RESOURCE INSTALLATION SIMULATION
OS Resource Allocation Simulator for Software Installation
The Problem Statement
“Operating systems coursework teaches resource management theory — scheduling algorithms, memory allocation strategies, and deadlock avoidance — but students rarely see these mechanisms operating simultaneously under realistic installation workloads. This simulator models the resource lifecycle of a software installation process: concurrent package downloads consuming network bandwidth, extraction phases stressing CPU and memory, and sequential disk writes. It serves as the practical middle ground between textbook algorithm diagrams and live OS profiling, making resource contention and scheduling trade-offs visible and measurable.”
The Architecture Layout
The simulator is a Python application modelling installation tasks as process objects with configurable CPU burst time, memory requirement, disk I/O size, and network bandwidth demand.

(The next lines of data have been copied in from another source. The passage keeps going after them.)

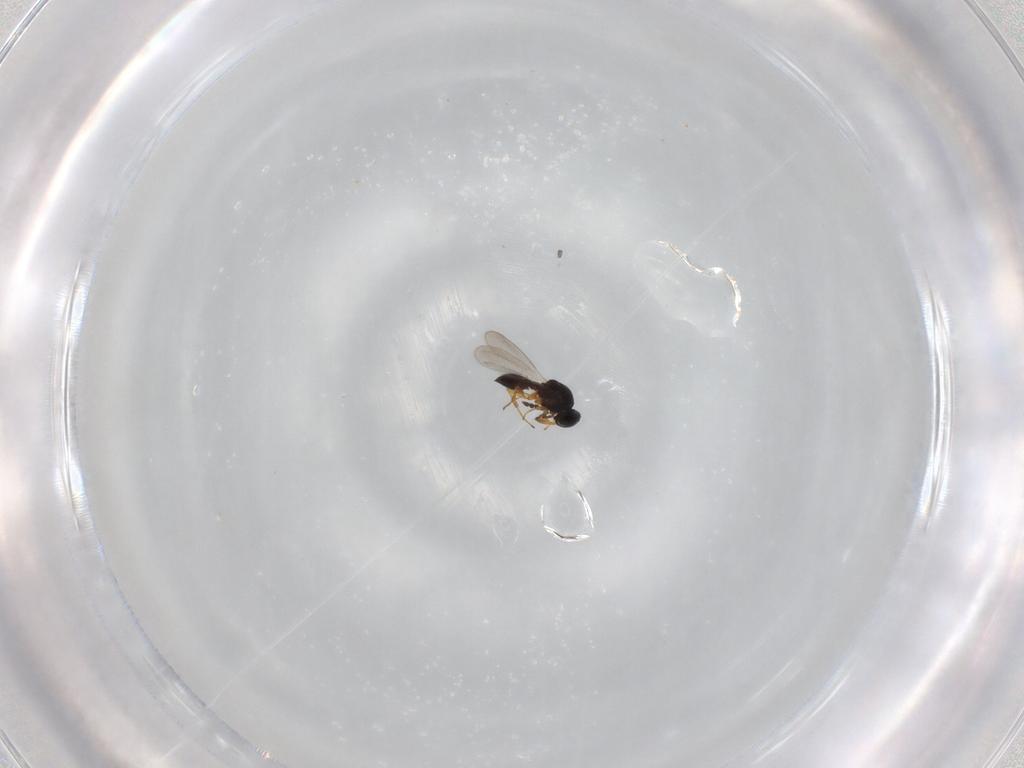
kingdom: Animalia
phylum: Arthropoda
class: Insecta
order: Hymenoptera
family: Platygastridae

A scheduler module implements FCFS, SJF, and Round Robin algorithms over a ready queue of installation tasks. A resource manager tracks CPU utilisation, memory allocation maps, and disk I/O queues, updating state on each scheduling tick. A deadlock detector runs a resource allocation graph cycle-detection algorithm at each tick, triggering preemption or rollback when a cycle is found. A visualisation module renders real-time Gantt charts for CPU scheduling, memory maps for allocation state, and bar charts comparing algorithm throughput — all from a single unified CLI interface.